Alabama could have wilted after the half or after it found itself down 20-7 with six minutes and change left to go in the third quarter.  But the Crimson Tide had one more high tide left in them and kept finding the energy and determination to overcome disappointments within the game (an interception tossed by the back-up, a missed field goal at the end of regulation that would have won the game for them) to win the game. 

Jalen Hurts, the quarterback, was not on the field for almost all of that time, save one play where he ran the ball to set up the field goal attempt at the end of regulation.  Jalen Hurts, the leader, was all over that field in spirit, helping his team win in any way he could.  Sure, Jalen Hurts did not throw the game-winning touchdown pass, but he emerged a winner in multiple ways last night -- as a person of tremendous character, and with his second national championship ring.  Okay, so he didn't play at his best level last night, but it would be hard to imagine that he ever has led any better or revealed aspects of his character any better than he did last night.

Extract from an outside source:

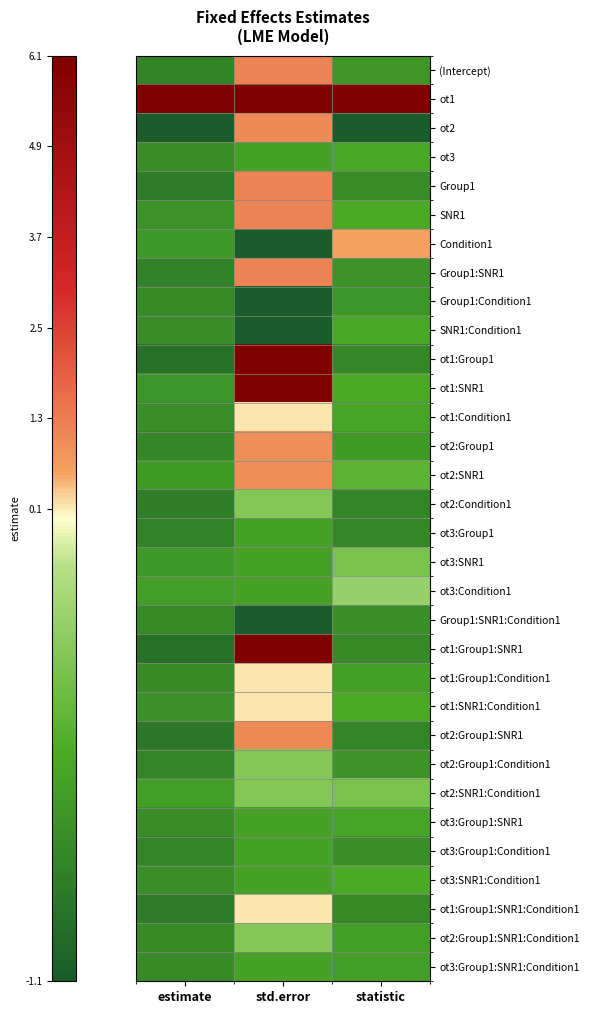

At which category is the sum across all series the highest?

std.error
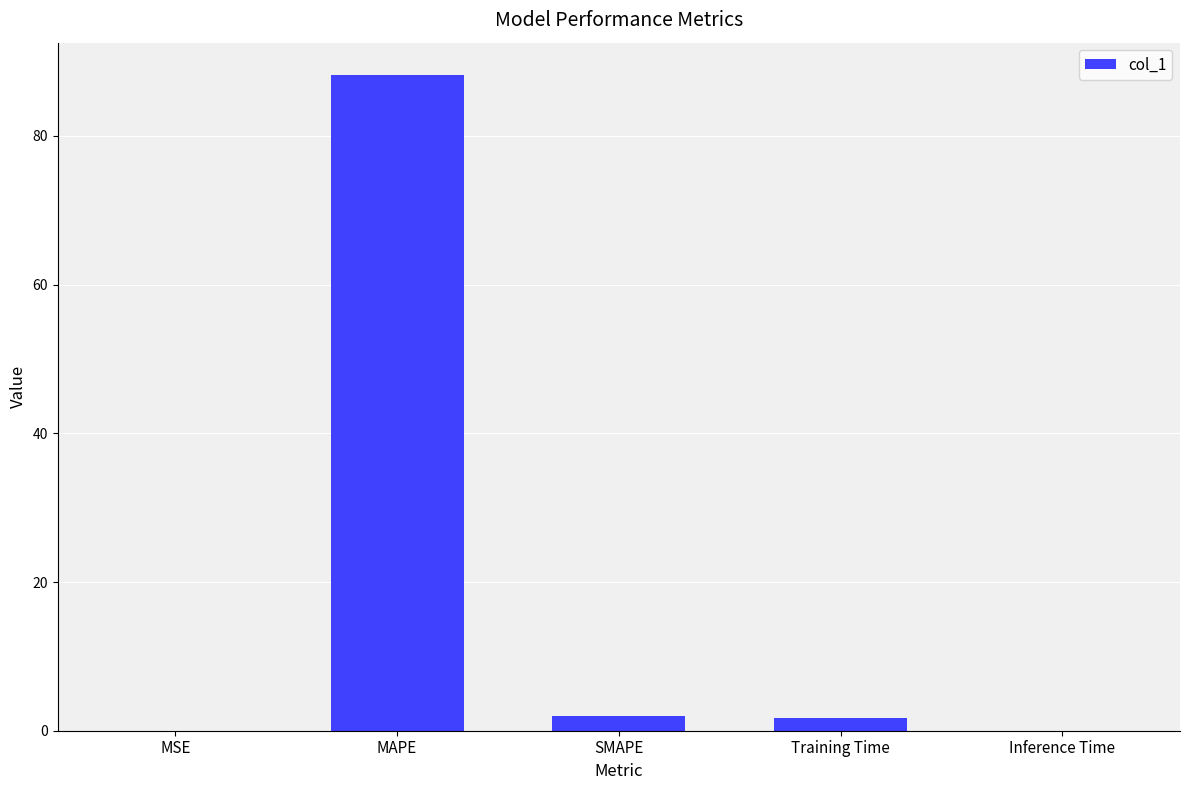

What is the maximum value shown in the chart?

88.1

Alabama wins for a reason.  Sure, the Tide can recruit with the best of them.  Other schools recruit well too.  But it's the culture of maturity and accountability that distinguishes the Crimson Tide from any other program out there.  The Tide have about eight players who will leave early and get selected in the early rounds of the NFL draft.  Jalen Hurts will not be one of them, and it's unclear right now what his future in football will be -- as a quarterback at Alabama, as a quarterback somewhere else or playing another position at Alabama.  And most people will not remember how he took his disappointment on Monday night; they will remember how his back-up -- a freshman from Hawaii -- took over in the second half and helped lead the team to victory.  But deep down, the person to whom Jalen Hurts has to answer -- himself -- should know that how he acted last night was extraordinary.

It's fun to watch exciting games with theatrics, lead changes and dramatic endings.  It's even more rewarding to watch them when you see young men dig deep and reveal a part of themselves that is truly amazing.  Jalen Hurts did that last night, and the Alabama nation should be thankful for it.